The same with the use of artistic expression to reduce recidivism among parolees. The article says “but says that because of the many factors involved, the “the challenge of demonstrating that a cultural intervention has had a measurable impact…remains daunting”.  The thing is, if prisoners/parolees aren’t committing crimes after participating in arts related activities, it can be as much the fact they had an opportunity to socialize and were provided the tools to express themselves.

There also may be other factors at work as well as they suggest, but if you think socialization and self expression are important elements in there, that is just more of an argument for people having the opportunity for creative expression when they are young. If you can’t clearly prove that opportunities for creative expression are reducing recidivism in a controlled trial study, are you going to take away their books and sketch pads?

The value of arts is difficult to measure and define in a qualitative way. Creative expression is nuanced and not every mode of expression has relevance for every individual which means the it is impossible to arrive at a uniform application of arts as a cure.
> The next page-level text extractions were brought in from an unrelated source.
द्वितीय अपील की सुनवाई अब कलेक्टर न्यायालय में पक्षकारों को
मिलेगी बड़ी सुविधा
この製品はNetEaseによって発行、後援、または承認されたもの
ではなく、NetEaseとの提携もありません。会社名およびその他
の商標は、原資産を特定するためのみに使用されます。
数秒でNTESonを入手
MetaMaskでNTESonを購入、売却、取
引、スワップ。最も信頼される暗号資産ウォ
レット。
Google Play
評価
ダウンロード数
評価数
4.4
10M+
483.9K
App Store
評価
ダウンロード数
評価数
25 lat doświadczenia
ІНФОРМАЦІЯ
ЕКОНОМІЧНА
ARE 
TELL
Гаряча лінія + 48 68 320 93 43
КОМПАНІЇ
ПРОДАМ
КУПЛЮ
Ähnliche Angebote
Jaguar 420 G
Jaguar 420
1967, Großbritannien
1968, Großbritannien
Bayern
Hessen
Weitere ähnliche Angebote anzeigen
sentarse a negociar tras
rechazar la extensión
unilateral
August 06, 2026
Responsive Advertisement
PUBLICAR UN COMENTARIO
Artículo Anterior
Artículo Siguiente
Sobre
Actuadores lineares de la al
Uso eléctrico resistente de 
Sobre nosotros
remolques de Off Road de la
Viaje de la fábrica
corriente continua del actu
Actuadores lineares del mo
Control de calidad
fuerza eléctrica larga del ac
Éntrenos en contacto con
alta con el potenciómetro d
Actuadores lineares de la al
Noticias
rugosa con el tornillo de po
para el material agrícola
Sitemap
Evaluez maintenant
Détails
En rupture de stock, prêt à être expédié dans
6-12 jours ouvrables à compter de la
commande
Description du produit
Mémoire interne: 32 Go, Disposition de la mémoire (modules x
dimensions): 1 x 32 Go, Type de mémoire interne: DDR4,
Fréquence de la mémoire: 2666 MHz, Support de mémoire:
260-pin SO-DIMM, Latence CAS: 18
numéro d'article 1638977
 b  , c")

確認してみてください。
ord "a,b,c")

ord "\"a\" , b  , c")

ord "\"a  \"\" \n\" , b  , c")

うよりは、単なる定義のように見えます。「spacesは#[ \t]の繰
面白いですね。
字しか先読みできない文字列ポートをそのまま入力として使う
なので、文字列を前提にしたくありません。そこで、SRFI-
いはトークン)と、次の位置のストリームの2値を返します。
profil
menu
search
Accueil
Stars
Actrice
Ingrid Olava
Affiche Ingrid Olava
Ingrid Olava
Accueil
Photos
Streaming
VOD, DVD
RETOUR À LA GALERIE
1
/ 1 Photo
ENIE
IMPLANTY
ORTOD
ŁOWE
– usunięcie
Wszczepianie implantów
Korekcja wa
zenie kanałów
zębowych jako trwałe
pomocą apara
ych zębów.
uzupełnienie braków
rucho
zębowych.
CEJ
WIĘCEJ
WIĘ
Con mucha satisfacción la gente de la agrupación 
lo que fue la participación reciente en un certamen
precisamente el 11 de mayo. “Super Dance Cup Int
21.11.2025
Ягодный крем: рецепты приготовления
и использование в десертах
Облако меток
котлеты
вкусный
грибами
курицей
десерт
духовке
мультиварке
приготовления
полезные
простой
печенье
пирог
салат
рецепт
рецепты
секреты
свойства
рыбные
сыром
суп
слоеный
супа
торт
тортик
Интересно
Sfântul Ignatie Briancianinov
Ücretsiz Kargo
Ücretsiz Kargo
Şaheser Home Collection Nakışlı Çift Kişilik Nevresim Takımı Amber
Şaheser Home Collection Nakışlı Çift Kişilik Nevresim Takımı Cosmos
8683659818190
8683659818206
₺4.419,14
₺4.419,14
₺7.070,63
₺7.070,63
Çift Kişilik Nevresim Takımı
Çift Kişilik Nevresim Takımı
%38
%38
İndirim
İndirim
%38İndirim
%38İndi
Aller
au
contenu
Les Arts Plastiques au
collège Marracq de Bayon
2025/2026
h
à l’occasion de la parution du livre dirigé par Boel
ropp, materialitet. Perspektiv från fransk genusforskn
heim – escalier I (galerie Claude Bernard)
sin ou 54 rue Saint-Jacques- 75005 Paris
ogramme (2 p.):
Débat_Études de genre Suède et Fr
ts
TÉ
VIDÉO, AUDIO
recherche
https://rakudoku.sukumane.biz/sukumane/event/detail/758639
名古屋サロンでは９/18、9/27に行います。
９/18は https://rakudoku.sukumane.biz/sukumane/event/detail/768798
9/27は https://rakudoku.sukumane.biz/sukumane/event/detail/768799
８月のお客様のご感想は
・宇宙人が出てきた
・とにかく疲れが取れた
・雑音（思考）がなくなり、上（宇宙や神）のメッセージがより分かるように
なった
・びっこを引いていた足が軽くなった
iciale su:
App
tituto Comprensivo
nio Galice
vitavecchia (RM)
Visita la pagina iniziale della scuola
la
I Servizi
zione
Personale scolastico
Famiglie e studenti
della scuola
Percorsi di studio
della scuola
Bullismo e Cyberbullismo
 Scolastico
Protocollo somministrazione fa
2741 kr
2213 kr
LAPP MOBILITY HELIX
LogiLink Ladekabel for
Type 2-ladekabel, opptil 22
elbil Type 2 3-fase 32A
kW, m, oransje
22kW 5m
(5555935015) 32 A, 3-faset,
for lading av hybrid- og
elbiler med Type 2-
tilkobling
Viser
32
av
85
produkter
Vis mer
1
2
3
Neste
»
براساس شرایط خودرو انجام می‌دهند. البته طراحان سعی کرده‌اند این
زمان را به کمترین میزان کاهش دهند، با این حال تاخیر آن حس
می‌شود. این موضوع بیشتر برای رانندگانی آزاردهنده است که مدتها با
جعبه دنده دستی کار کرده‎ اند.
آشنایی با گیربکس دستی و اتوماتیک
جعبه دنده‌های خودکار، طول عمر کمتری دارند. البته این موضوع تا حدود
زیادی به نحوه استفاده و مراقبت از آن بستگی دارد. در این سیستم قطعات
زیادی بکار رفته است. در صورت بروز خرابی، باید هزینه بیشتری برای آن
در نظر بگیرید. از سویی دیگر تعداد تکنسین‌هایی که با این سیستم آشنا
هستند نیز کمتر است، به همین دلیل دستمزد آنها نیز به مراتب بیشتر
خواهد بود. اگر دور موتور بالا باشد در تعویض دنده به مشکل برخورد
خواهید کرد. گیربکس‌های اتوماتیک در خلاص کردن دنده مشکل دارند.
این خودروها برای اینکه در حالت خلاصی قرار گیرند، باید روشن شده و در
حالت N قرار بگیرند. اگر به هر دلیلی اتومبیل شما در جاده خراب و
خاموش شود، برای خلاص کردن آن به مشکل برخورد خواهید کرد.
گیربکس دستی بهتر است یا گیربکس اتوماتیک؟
If people stop exhibiting violent tendencies after participating in a play, by all means try to figure out what elements of that experience may have contributed to it and try to provide those elements to others. Just realize you will never discover that 30 minutes of music every day will placate everybody’s anger. And you will never be able to identify every element that contributed to the decrease in anti-social behavior. For some it is the socialization, for others it is the opportunity to express, for others it is the kind word that someone said on the walk home that you never observed.

There is a lot in this story that does well in recognizing that the current methods of measure aren’t capturing all the important nuances in creative interactions. However, by trying to find a new gold standard to measure the value of the arts, it still sounds like they are trying to distill something out of the arts into an easily applied elixir.